Après intervention des voisins, Black finit par s'en aller. il s'aperçoit le lendemain que l'éclat est déjà connu de son éditeur, Hoy, qui l'en blâme et refuse de le recevoir, rompant toute relation avec lui, ce qui porte l'amertume de Black à son comble. Il se persuade qu'il a été victime d'un guet-apens, qu'on ne l'a attiré à Seattle que dans le dessein de l'humilier, voire de le supprimer. Cette vision des choses le pousse, de retour sur la côte Est, à commettre un acte indéfendable : il balance Hogshire aux flics. Il ne le fait pas sournoisement, sous couvert de l'anonymat, il le fait ouvertement, publie partout sa lettre de dénonciation, en même temps que sa version de l'histoire et l'exposé de ses motivations ; mais enfin il le fait.
Conséquence : une perquisition chez Hogshire permet aux flics de saisir des armes, des explosifs et de la drogue. Hogshire, libéré sous caution, doit se mettre en cavale. Autre conséquence, non moins fâcheuse : une longue et confuse polémique s'élève de toutes parts, farcies de faux problèmes et de rodomontades, où les bisbilles des coteries le disputent aux considérations morales, sous l'oeil goguenard de la police et des medias.
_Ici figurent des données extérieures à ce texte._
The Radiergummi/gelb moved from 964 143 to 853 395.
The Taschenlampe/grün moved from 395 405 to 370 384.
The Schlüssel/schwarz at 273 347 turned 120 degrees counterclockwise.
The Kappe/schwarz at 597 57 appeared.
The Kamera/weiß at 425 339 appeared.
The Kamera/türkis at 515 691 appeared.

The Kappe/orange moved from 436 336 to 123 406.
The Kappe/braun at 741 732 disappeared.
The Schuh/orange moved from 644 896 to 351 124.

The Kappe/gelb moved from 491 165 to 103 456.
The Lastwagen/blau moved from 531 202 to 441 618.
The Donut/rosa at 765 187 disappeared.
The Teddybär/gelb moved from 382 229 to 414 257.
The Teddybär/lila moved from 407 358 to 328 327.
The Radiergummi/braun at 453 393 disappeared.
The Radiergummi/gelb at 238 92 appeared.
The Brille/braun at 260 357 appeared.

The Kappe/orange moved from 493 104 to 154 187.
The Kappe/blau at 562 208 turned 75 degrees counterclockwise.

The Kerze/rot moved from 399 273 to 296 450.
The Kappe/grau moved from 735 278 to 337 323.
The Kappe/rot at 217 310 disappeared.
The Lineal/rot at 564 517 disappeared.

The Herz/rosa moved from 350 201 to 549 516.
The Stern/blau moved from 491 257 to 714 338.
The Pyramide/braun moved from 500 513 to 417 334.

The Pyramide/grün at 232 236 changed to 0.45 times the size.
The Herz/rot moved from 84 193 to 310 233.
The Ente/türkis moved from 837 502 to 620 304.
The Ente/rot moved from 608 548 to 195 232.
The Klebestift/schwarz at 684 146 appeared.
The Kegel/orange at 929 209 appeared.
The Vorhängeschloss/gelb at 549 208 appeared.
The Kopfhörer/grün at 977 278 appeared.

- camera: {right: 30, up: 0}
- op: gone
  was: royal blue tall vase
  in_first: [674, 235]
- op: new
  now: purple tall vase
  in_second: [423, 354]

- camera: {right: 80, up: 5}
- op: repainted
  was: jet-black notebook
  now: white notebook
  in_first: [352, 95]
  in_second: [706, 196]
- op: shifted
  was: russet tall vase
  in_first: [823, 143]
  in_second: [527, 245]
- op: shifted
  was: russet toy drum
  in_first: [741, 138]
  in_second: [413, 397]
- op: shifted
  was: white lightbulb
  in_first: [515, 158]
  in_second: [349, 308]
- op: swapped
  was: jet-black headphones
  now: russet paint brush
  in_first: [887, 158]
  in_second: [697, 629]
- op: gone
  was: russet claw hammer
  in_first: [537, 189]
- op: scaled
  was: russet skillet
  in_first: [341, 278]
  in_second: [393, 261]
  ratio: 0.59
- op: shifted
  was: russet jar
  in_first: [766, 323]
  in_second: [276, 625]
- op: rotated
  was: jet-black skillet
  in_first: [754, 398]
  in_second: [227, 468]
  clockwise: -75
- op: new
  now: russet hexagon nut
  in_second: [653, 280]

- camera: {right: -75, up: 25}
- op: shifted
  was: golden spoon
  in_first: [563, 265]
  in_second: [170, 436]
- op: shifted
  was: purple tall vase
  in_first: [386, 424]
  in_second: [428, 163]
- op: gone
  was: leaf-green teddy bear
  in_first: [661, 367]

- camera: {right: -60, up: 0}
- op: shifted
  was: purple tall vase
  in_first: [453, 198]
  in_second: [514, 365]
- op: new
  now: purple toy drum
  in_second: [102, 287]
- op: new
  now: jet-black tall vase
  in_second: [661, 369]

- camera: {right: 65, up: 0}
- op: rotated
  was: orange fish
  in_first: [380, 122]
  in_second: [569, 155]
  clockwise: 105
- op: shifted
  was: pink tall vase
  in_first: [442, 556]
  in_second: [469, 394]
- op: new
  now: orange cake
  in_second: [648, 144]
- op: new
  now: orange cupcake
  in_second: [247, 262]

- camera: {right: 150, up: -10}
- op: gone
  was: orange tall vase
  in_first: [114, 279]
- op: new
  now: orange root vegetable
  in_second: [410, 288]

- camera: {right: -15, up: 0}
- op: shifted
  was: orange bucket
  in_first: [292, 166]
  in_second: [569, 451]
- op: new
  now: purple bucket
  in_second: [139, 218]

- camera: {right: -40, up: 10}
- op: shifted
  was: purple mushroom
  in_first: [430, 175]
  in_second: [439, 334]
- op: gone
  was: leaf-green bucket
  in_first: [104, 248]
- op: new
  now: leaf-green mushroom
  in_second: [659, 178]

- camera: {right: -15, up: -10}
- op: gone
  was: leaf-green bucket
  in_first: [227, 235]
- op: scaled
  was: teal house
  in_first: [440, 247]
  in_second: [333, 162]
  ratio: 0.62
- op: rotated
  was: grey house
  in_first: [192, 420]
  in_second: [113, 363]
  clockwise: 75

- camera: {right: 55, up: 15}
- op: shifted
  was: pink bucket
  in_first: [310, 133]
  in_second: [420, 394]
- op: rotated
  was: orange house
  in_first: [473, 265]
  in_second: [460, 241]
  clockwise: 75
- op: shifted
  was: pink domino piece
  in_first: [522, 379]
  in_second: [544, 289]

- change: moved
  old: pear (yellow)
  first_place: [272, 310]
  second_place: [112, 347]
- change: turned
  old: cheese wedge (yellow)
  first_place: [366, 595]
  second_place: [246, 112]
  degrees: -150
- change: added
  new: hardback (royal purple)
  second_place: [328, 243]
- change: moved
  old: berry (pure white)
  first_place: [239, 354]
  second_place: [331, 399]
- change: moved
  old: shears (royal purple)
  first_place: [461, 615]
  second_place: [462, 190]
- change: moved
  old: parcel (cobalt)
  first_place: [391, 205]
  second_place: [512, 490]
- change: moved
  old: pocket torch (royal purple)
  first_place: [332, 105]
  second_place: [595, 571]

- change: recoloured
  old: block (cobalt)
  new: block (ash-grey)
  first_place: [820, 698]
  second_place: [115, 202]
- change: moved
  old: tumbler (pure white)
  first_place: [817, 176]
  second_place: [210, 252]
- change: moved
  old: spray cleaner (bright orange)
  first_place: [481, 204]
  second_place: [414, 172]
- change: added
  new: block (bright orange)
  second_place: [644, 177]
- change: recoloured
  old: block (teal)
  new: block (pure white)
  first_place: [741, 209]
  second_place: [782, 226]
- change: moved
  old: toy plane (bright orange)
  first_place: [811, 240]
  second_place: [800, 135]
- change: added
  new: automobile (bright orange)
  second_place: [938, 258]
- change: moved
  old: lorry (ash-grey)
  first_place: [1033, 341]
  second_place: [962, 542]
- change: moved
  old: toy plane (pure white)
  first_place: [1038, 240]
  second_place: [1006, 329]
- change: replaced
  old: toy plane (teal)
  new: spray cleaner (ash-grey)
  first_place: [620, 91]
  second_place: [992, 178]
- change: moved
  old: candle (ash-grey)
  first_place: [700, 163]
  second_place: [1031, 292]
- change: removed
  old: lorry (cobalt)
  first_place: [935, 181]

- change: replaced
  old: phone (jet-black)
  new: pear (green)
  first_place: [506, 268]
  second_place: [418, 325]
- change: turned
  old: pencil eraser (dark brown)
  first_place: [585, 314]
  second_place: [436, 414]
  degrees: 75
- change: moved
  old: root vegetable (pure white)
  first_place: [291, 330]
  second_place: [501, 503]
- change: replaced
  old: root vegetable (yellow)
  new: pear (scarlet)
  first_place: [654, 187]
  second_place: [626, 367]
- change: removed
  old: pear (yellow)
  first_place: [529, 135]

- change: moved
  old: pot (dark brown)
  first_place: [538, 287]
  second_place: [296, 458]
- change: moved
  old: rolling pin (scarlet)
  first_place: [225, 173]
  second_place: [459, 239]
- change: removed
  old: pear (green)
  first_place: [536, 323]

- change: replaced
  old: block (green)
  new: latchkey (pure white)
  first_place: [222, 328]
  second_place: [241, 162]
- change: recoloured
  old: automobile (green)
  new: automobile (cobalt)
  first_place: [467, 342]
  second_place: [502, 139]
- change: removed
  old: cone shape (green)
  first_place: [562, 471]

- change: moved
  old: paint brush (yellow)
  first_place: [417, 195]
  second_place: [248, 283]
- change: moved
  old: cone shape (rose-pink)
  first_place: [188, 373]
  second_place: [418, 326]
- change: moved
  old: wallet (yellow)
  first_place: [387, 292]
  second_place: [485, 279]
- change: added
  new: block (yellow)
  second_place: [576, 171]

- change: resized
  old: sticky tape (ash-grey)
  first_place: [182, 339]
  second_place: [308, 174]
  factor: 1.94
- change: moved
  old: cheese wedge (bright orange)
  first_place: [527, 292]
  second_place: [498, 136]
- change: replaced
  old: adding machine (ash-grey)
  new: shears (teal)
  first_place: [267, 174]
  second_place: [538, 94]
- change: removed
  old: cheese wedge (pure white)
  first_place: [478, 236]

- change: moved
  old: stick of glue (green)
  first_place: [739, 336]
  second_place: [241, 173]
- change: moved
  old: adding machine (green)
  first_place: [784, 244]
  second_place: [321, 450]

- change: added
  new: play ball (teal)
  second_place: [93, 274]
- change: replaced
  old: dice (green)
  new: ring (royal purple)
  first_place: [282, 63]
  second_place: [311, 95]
S'il est difficile de défendre Hogshire, qui se défend fort mal lui-même (à l'inverse de Black, rompu à l'art de l'insulte et de la raillerie), il n'en reste pas moins que Black a commis, pire qu'un crime, une faute - et nous nous devions d'en informer le public français à l'occasion de la publication de ce second opus des oeuvres du mauvais génie de la scène radicale américaine.
Sans plus de commentaires.
Disons seulement qu'il a été mentionné tant de détails scabreux sur cette affaire, laquelle a fait répandre tant d'encre et de boue, qu'on en pourrait faire un roman... noir, pour ne pas dire policier.